Part of the reason why there’s so much more memory is due to advances in chip fabrication, but also there are more bits available for making addresses. The IBM PC that I had back in the day was based on a variant of the 16-bit Intel 8086 chip called the 8088. It used two 16-bit registers to address memory. The mathematically astute will notice that this adds up to 32 bits, but the 8088 actually only used 20 bits (long story), so it had an addressable space of 2^20, or 1 MB. However, only 640 KB of this was available for programs because the rest was used as a video buffer (although if you didn’t mind the screen being jacked up, you could use the video buffer to store data). Different times.
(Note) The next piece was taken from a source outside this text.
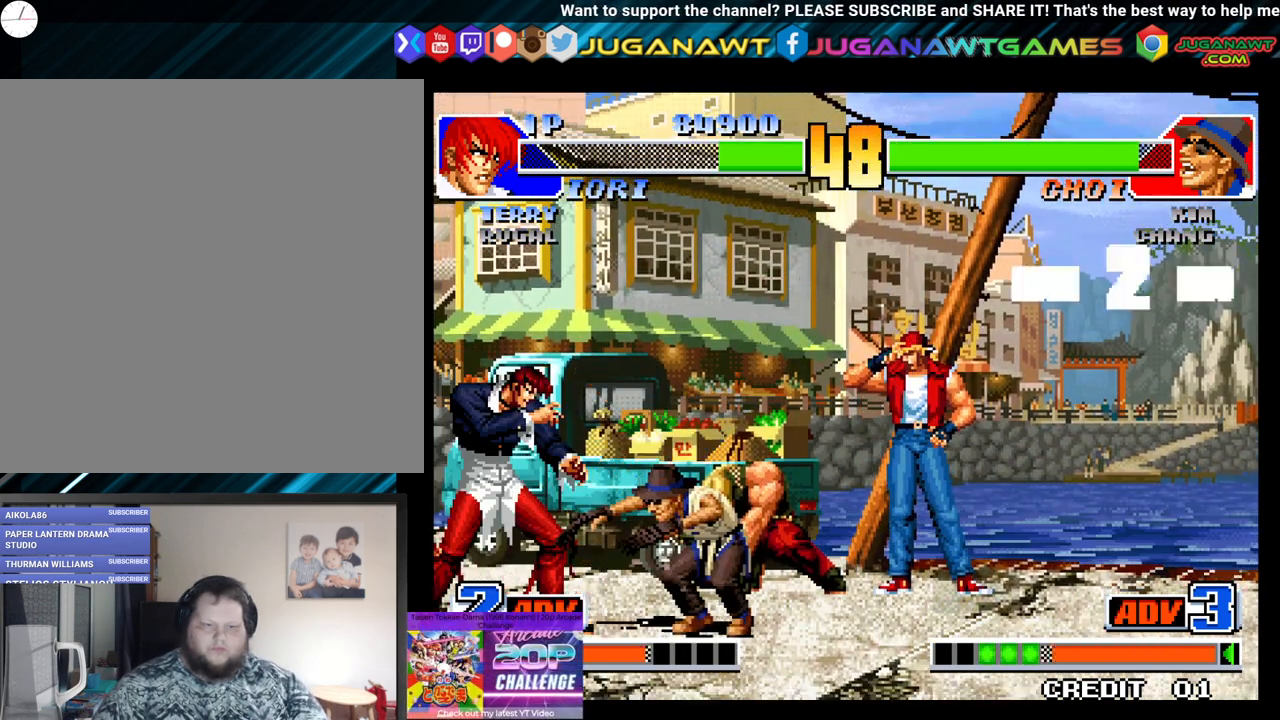
{"buttons": ["DPAD_DOWN", "DPAD_RIGHT"], "left_stick": "center", "right_stick": "center", "events": [[33, "DPAD_DOWN", "down"], [33, "DPAD_LEFT", "up"], [33, "Y", "down"], [67, "DPAD_RIGHT", "down"], [67, "Y", "up"], [117, "DPAD_DOWN", "up"], [167, "DPAD_RIGHT", "up"], [200, "DPAD_LEFT", "down"], [217, "DPAD_DOWN", "down"], [267, "DPAD_LEFT", "up"], [267, "DPAD_RIGHT", "down"], [300, "DPAD_DOWN", "up"], [300, "X", "down"], [367, "DPAD_RIGHT", "up"], [383, "DPAD_LEFT", "down"], [417, "X", "up"], [433, "DPAD_DOWN", "down"], [467, "DPAD_LEFT", "up"], [483, "DPAD_RIGHT", "down"]]}
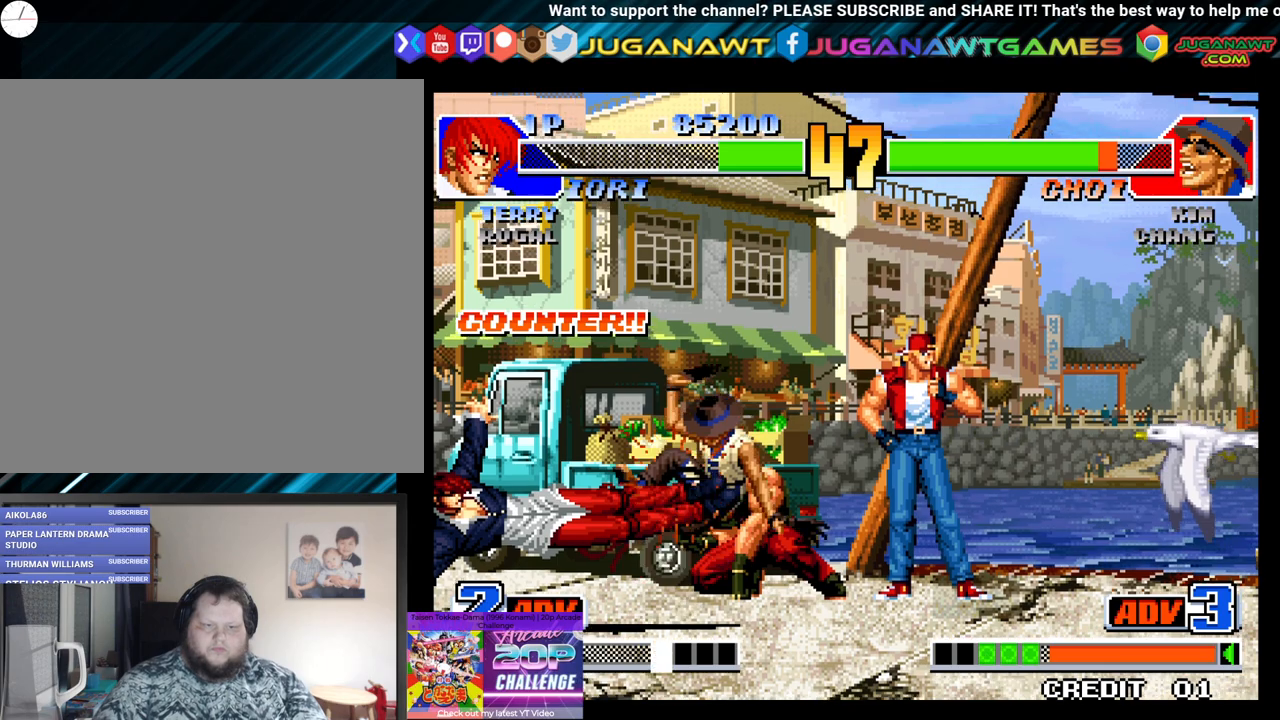
{"buttons": ["DPAD_RIGHT"], "left_stick": "center", "right_stick": "center", "events": [[50, "X", "down"], [83, "DPAD_DOWN", "up"], [83, "DPAD_RIGHT", "up"], [167, "X", "up"], [417, "DPAD_RIGHT", "down"]]}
I don’t have a lot of information on the memory in my Mac. I know that it uses something called Low Power Double Data Rate 5 (LPDDR5) SDRAM. I know it’s very fast, 100 GB/s bandwidth or something like that. There’s a 128-bit bus, so that the processor could grab a double precision float in one clock cycle. I know that it uses something called a unified memory model, which means that the CPU and GPU use the same memory (Yes! My computer has a GPU! Some day i’ll figure that out and write about it!). I don’t know why the Macbook Air tops out at 24 GB, other than that it probably has something to do with space and heat.

Second, my Mac has a sophisticated virtual memory system, which was not supported by either MS-DOS or the hardware i had. Virtual memory uses disk storage to make the computer seem like it has more memory. This is mostly transparent to users and programmers. My 1980s IBM PC only had 2 5.25 inch floppy drives, so if it had attempted virtual memory it woulda been hella noticeable. More on that another day.

Finally, the M2 in my Mac has caches. This means that the instructions for a program are loaded into a memory in the CPU (a cache) so that fetching them doesn’t take as long as a regular memory access. The 8086/8088 didn’t have a cache as such but it did have what it called a prefetch queue or an instruction queue (this article has some great details on the 8086 memory).

So, the instructions are in the computer’s memory. Both the new M2 and the old 8088 would have to fetch the instructions from the memory. execute the instructions in the CPU and then return any result to memory. The fetchs and stores are extremely fast in modern computers (measure in nanoseconds), but still it would make the computer slower if you had to go back and forth from CPU to DRAM on every instruction¹. So, most computers have an instruction cache in the CPU. It’s up to 192 KB in my Mac. Actually, this is only one level of cache (the so-called L1 cache). The M2 also has a second level of cache (L2 naturally) that’s up to 16 MB. ²

The image below (taken from the ARM Architecture Reference Manual) shows both the cache levels and the address translation that takes place to map virtual addresses (the addresses we use in our programs) to the physical address of a memory location. This is part of the hardware because it needs to be very fast.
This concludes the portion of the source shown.